### Assigned task
In the records below, find the line containing "ZONA: Pomorskie." and repeat it and every line after it exactly, without pictures.

Saved entries

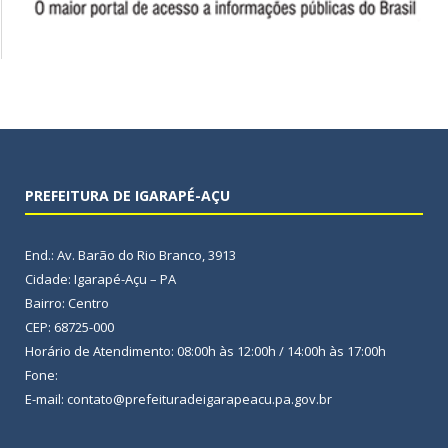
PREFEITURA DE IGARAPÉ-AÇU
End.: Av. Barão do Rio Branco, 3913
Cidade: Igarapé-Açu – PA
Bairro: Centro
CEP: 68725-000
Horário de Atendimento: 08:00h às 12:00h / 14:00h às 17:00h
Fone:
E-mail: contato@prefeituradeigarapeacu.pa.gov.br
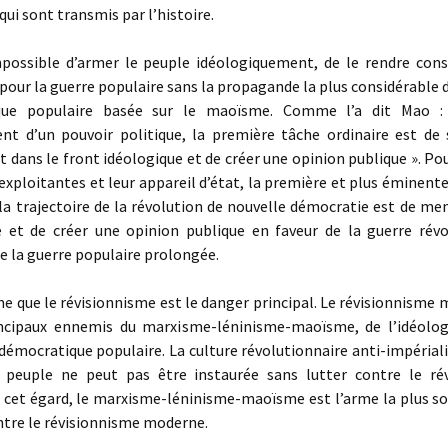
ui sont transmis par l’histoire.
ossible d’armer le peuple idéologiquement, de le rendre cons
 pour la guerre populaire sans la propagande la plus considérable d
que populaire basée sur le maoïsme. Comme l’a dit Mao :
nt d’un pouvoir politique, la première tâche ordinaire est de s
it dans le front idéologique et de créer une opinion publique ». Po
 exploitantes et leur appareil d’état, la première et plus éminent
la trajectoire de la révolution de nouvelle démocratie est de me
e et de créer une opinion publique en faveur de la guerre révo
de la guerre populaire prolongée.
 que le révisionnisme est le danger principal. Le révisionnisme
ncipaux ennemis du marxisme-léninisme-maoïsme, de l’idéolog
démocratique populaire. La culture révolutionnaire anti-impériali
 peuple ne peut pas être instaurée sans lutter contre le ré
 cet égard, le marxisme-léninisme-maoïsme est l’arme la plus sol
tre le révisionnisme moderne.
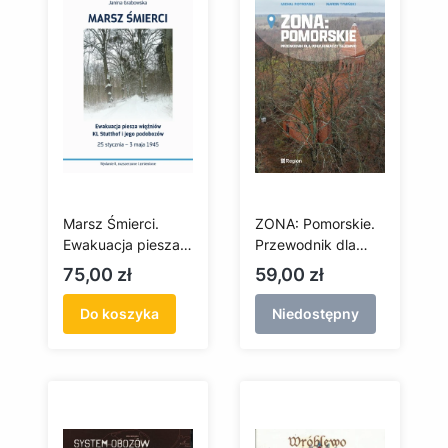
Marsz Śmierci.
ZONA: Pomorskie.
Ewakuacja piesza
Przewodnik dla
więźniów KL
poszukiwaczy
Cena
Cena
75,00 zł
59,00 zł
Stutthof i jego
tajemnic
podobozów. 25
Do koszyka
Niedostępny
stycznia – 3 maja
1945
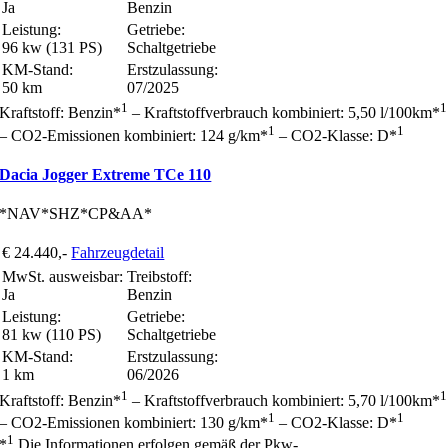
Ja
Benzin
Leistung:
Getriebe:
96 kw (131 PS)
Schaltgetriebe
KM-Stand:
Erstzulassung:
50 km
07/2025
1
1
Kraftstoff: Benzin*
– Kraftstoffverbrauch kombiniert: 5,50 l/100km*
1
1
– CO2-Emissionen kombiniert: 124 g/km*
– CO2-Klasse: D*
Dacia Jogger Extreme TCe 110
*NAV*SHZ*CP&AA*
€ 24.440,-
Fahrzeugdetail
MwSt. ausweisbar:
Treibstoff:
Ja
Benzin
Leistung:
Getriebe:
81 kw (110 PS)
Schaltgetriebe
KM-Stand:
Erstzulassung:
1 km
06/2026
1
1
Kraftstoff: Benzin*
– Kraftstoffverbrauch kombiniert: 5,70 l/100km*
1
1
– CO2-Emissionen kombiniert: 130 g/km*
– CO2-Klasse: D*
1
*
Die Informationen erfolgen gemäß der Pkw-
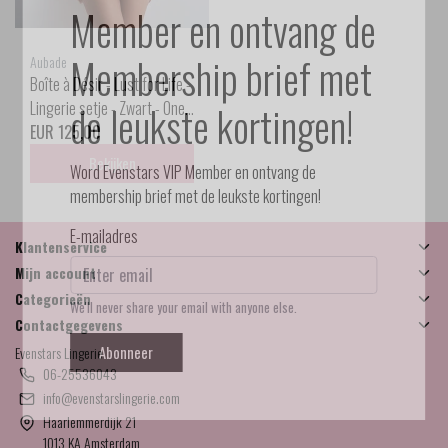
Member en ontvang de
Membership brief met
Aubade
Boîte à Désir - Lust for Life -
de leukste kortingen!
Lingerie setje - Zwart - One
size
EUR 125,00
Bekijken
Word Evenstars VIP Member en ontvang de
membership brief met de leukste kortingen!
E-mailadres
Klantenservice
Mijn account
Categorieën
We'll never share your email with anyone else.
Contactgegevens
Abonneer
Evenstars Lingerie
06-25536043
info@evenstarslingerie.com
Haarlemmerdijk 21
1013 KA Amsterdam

### Output below
ZONA: Pomorskie.
Ewakuacja piesza
Przewodnik dla
więźniów KL
poszukiwaczy
Cena
Cena
75,00 zł
59,00 zł
Stutthof i jego
tajemnic
podobozów. 25
Do koszyka
Niedostępny
stycznia – 3 maja
1945
Ja
Benzin
Leistung:
Getriebe:
96 kw (131 PS)
Schaltgetriebe
KM-Stand:
Erstzulassung:
50 km
07/2025
1
1
Kraftstoff: Benzin*
– Kraftstoffverbrauch kombiniert: 5,50 l/100km*
1
1
– CO2-Emissionen kombiniert: 124 g/km*
– CO2-Klasse: D*
Dacia Jogger Extreme TCe 110
*NAV*SHZ*CP&AA*
€ 24.440,-
Fahrzeugdetail
MwSt. ausweisbar:
Treibstoff:
Ja
Benzin
Leistung:
Getriebe:
81 kw (110 PS)
Schaltgetriebe
KM-Stand:
Erstzulassung:
1 km
06/2026
1
1
Kraftstoff: Benzin*
– Kraftstoffverbrauch kombiniert: 5,70 l/100km*
1
1
– CO2-Emissionen kombiniert: 130 g/km*
– CO2-Klasse: D*
1
*
Die Informationen erfolgen gemäß der Pkw-
Member en ontvang de
Membership brief met
Aubade
Boîte à Désir - Lust for Life -
de leukste kortingen!
Lingerie setje - Zwart - One
size
EUR 125,00
Bekijken
Word Evenstars VIP Member en ontvang de
membership brief met de leukste kortingen!
E-mailadres
Klantenservice
Mijn account
Categorieën
We'll never share your email with anyone else.
Contactgegevens
Abonneer
Evenstars Lingerie
06-25536043
info@evenstarslingerie.com
Haarlemmerdijk 21
1013 KA Amsterdam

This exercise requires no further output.